Chesapeake Life Center is authorized by the Board of Social Work Examiners in Maryland to sponsor social work continuing education learning activities and maintains full responsibility for this program. This training qualifies for 3.0 Category 1 continuing education units. The Maryland Board of Professional Counselors & Therapists certifies that this program meets the criteria for 3.0 credit hours of Category A continuing education for counselors and therapists in Maryland.

Participants must register and will need to create an account to complete their registration via https://education.hospicechesapeake.org/item/supporting-bereavement-marginalized-youth.

For details, call 667-210-9189 or email info@hospicechesapeake.org.

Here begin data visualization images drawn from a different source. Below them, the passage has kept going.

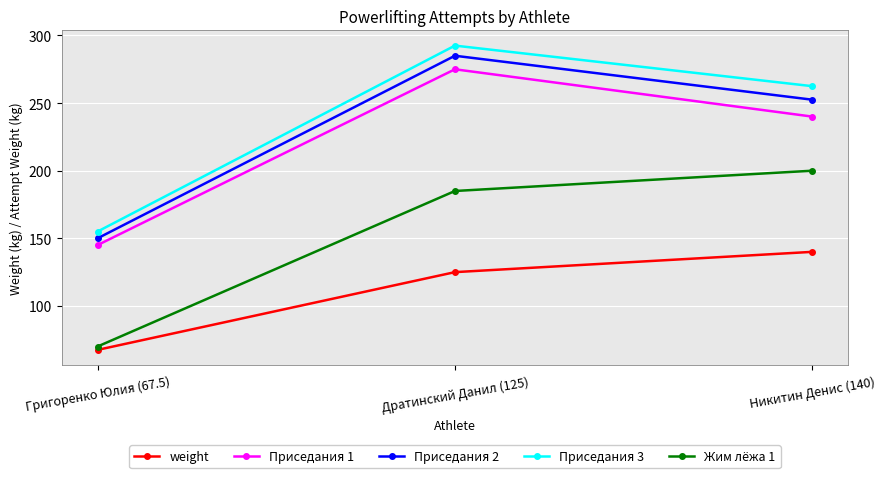

The value of Приседания 3 at Дратинский Данил (125) is 292.5. True or false?

True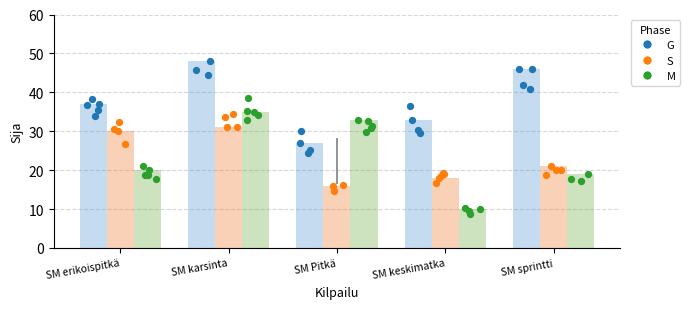

Which series reaches the maximum Y coordinate?

G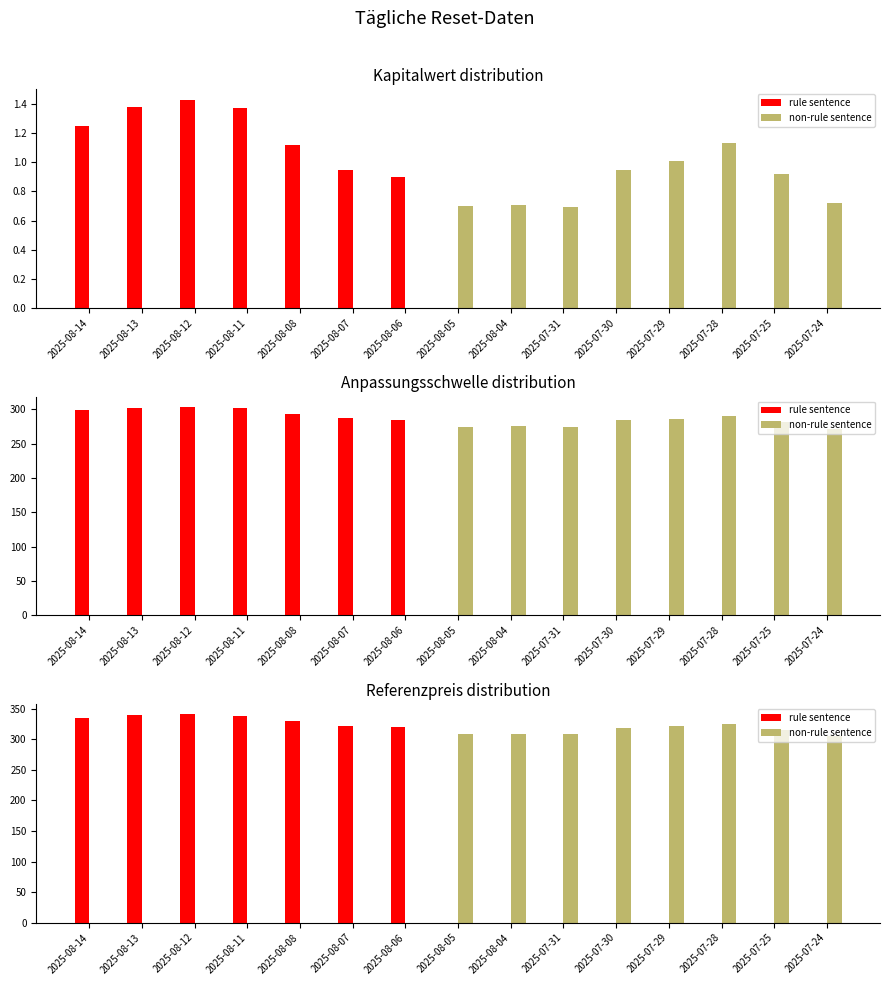

Which category has the highest value in the non-rule sentence series?

2025-07-28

Dr. Tashel Bordere presents Emily Schindler lecture, a webinar offering CEU'sTashel C. Bordere, PhD, CT:

Dr. Tashel Bordere is an assistant professor of Human Development and Family Science and State Specialist at the University of Missouri-Columbia. She serves on the Board of the Association for Death Education and Counseling, Board of the National Alliance for Grieving Children, and Advisory Council of the Tragedy Assistance Program for Survivors. Dr. Bordere is a former Forward Promise Fellow (Robert Wood Johnson Foundation) and received the Ronald K. Barrett National Award for her research on bereaved Black youth. Her research, publications, and trainings focus on cultural trauma, Black youth and family bereavement, suffocated grief (a term she coined), and coping. She has co-edited and co-written the book, “Handbook of Social Justice in Loss and Grief” (Routledge).